L’osteoporosi è una malattia cronica che comporta un elevato rischio di fratture, di comorbilità e di decesso. I rischi dell’assunzione a lungo termine dei farmaci per l’osteoporosi non sono ben conosciuti, il rischio di morte per altre cause, che non è trascurabile trattandosi in genere di pazienti anziani, complica le analisi ed è difficile predisporre strategie di trattamento senza informazioni precise sull’aspettativa di vita nei pazienti.
Le stime più recenti della International Osteoporosis Foundation indicano che due milioni delle fratture che si verificano ogni anno negli Stati Uniti e tre milioni e mezzo nell’Unione europea sono dovute all’osteoporosi. Dopo queste fratture, l’aumento di mortalità rispetto alla popolazione generale è indiscusso, ma non è chiaro quanto si diversifichino le prospettive di vita. Diversi studi hanno mostrato un rischio di decesso maggiore nei primi mesi e anni successivi alla frattura e una sua diminuzione col passare del tempo. Alcuni contributi pubblicati in letteratura riportano una mortalità più bassa nei pazienti sottoposti a trattamento farmacologico dell’osteoporosi, ma questi dati sono essenzialmente basati su studi osservazionali, in cui gli interventi potrebbero essere stati rivolti a persone con migliori prospettive di sopravvivenza. C’è però anche uno studio randomizzato controllato che nel 2007 aveva mostrato una diminuzione della mortalità nei pazienti che, dopo frattura di femore, erano stati trattati con acido zoledronico.
Ora un altro studio osservazionale, ma supportato da grandi numeri, è stato coordinato da Bo Abrahamsen del Centro di ricerca sull’invecchiamento e l’osteoporosi di Glostrup, in Danimarca, che ha pubblicato i suoi risultati sul Journal of Bone and Mineral Research. La ricerca è stata resa possibile dai registri nazionali danesi che tengono traccia delle prescrizioni di farmaci antiosteoporotici, delle comorbilità e dei decessi. Sono stati inclusi 58.637 pazienti affetti da osteoporosi e confrontati con 225.084 soggetti presi dalla popolazione generale, con il medesimo profilo di età e di genere, che hanno costituito il gruppo di controllo. Le informazioni sui decessi sono state aggiornate alla fine del 2013, e hanno configurato in tal modo un follow-up dai 10 ai 17 anni.

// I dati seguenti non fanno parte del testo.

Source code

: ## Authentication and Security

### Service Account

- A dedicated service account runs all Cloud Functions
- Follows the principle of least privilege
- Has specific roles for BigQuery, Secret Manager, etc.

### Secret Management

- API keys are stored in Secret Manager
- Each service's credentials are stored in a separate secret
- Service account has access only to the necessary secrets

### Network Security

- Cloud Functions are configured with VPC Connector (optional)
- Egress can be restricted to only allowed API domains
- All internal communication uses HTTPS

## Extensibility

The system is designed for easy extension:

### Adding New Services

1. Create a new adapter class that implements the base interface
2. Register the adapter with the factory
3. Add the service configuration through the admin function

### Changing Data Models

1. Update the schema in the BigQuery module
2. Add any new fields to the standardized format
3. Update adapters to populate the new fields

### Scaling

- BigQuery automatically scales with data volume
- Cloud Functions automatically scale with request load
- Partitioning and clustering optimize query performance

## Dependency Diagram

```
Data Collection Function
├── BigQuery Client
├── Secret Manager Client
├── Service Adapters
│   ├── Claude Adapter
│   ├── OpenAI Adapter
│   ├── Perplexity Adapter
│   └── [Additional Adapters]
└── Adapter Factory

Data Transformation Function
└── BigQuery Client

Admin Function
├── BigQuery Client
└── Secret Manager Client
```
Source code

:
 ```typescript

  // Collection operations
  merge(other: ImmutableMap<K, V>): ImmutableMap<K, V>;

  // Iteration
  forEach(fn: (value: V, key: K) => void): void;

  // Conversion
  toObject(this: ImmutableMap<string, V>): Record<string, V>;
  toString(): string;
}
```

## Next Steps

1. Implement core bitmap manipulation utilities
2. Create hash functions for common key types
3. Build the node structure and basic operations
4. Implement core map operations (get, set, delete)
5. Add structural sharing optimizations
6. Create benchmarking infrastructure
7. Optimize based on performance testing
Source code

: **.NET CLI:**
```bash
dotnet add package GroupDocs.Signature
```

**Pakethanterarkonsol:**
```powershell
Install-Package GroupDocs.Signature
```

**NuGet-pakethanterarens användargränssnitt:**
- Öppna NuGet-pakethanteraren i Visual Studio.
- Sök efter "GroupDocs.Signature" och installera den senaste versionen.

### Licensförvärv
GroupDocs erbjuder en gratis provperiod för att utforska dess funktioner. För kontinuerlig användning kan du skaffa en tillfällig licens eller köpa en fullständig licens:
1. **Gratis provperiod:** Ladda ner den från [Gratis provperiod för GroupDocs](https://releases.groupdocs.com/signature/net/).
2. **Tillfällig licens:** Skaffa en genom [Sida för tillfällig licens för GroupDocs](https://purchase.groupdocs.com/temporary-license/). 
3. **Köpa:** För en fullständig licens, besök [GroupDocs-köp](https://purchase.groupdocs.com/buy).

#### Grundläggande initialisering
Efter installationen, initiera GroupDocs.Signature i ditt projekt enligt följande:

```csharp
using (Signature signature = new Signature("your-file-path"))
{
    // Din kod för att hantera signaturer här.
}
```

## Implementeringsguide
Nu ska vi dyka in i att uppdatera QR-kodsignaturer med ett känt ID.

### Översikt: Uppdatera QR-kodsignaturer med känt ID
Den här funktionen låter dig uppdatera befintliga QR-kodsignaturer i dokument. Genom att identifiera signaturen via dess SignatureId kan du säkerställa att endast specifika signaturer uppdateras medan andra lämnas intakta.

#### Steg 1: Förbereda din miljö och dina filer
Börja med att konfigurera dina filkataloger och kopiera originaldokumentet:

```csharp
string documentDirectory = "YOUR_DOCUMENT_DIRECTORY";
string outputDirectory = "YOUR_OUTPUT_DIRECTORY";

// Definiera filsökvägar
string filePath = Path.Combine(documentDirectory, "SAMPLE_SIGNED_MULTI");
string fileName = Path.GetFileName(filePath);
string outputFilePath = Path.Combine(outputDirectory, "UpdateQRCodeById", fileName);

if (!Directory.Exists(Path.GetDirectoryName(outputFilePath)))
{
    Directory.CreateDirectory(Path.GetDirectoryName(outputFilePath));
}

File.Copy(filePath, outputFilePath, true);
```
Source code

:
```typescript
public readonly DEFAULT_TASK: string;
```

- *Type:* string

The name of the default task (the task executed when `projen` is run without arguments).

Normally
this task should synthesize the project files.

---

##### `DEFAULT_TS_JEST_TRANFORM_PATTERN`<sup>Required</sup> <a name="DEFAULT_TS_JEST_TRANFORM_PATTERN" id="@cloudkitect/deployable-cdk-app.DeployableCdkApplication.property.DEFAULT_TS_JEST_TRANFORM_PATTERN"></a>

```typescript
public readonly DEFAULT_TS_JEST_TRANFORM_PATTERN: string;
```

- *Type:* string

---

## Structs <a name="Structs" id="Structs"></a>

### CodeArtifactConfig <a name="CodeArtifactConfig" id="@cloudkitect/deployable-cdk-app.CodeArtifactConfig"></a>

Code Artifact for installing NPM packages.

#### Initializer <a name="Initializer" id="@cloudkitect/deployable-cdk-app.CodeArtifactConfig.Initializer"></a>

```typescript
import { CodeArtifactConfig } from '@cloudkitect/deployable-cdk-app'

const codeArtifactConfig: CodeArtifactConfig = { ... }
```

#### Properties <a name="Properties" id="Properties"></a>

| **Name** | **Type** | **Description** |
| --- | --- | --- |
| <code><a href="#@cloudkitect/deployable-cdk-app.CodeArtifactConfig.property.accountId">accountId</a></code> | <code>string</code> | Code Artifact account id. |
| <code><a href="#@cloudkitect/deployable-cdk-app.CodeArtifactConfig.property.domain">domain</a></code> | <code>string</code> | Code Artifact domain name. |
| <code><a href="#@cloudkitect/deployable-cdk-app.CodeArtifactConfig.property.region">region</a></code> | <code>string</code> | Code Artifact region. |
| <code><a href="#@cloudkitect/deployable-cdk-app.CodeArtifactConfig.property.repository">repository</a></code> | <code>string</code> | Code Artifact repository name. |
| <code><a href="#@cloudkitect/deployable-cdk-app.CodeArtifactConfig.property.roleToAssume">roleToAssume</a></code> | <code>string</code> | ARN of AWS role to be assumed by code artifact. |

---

I risultati: negli uomini con meno di 80 anni e nelle donne al di sotto dei 60, il rischio relativo di decesso, dopo essere fortemente aumentato nell’anno successivo alla prima diagnosi di osteoporosi – spesso formulata in seguito a una frattura – rispetto alla popolazione generale, si è poi stabilizzato, mantenendosi comunque superiore al gruppo di controllo. L’aspettativa di vita per un cinquantenne di sesso maschile che, appena diagnosticato di osteoporosi, inizia un trattamento farmacologico, è di 18,2 anni, mentre per un settantacinquenne è di 7,5 anni. Per le donne, l’aspettativa sale rispettivamente a 26,4 e 13,5 anni.
«Come trattare al meglio i pazienti con osteoporosi è una scelta semplice quando si inizia il trattamento, ma è molto difficile decidere per quanto tempo prolungare la cura – ha dichiarato Abrahamsen –. Il nostro studio mostra che la maggior parte dei pazienti che trattiamo ha una lunga aspettativa di vita, ma è assolutamente necessario raccogliere più evidenze scientifiche che ci consentano di sviluppare strategie per i trattamenti a lungo termine».